Paul told me that Mike had been sitting in a local watering hole the night before, when a buddy of his came in. The buddy was a cop. He looked exhausted, and he told Mike he’d been called in the night before for a domestic dispute between a married couple. It wasn’t the first time the police had been called on them. They were yelling at each other, the cop said, and the woman was throwing things at her husband, including insults in the kind of language that could’ve taught sailors a thing or two. “They were awful,” the cop told Mike, “And the woman was especially big and nasty and aggressive. I thought she’d kill him. I spent a couple hours trying to calm them down, get them to leave each other alone, but whenever it looked like I could finally leave, damned if she didn’t go at him again. And at me. I had to threaten to throw them both in jail before they cooled off enough for me to go.”
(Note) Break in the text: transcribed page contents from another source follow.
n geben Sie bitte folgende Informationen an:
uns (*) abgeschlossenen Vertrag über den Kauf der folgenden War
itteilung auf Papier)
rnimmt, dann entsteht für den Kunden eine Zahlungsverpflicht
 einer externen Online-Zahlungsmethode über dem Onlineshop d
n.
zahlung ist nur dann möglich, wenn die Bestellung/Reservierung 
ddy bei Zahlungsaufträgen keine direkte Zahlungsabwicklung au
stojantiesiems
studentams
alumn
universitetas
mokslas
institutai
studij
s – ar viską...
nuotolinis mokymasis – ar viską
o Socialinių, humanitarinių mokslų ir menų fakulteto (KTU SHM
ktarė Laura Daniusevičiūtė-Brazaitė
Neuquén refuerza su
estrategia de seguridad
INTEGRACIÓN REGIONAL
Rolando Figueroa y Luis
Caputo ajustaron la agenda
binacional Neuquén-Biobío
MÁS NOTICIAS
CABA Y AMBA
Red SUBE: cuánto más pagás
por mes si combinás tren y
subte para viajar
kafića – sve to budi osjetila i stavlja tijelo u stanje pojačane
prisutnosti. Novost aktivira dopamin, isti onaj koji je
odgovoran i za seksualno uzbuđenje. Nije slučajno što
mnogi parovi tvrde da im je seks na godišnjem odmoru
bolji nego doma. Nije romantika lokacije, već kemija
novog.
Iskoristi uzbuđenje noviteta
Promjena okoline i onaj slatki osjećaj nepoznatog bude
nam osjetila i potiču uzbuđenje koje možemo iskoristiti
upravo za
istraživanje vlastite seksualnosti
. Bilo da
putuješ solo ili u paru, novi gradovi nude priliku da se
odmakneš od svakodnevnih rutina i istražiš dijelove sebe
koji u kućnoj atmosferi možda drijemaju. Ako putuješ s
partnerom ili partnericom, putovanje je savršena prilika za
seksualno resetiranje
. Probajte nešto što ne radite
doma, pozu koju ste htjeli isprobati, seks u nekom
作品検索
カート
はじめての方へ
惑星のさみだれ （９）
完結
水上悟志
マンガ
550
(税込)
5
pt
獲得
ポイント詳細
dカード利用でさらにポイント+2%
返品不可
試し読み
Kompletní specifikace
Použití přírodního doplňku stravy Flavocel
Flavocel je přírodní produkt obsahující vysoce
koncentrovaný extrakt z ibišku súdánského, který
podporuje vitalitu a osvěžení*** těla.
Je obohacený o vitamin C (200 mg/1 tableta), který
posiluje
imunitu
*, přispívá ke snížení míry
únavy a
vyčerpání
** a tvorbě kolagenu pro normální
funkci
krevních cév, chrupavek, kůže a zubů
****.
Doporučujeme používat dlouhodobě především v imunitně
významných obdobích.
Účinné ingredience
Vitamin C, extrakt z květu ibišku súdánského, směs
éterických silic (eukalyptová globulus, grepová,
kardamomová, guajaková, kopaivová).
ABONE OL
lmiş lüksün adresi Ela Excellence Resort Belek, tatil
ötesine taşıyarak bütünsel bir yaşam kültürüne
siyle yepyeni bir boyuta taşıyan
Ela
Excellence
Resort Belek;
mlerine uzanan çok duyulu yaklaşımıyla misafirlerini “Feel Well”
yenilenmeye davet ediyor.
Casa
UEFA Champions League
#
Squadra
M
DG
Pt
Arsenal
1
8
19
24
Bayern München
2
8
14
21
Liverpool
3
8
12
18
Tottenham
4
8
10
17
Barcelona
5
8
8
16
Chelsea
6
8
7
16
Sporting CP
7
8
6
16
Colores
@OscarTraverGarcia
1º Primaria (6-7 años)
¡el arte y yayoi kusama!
The very next afternoon, the cop said, he’d been called to check out an accident on Elm Street. “I drive up, and what do I see but this little Toyota, one side stoved in, with this poor little woman pregnant out to here, and this big old station wagon that’s obviously destroyed her car. And who do I see behind the wheel of that station wagon, but this horrible woman who’d made my life such a hell the night before. I get out of my cruiser thinking, Man, this was handed to me by God himself—“

Paul paused, and the funky smile came back. “But then, the cop tells Mike, ‘So just when I’m about to lay into this woman, doesn’t the pregnant lady run up and say, “It was all my fault! It was my fault!” So what could I do but shut my mouth and hand out accident forms…’”

And that, my daughter, might well have something to do with why you came a week early.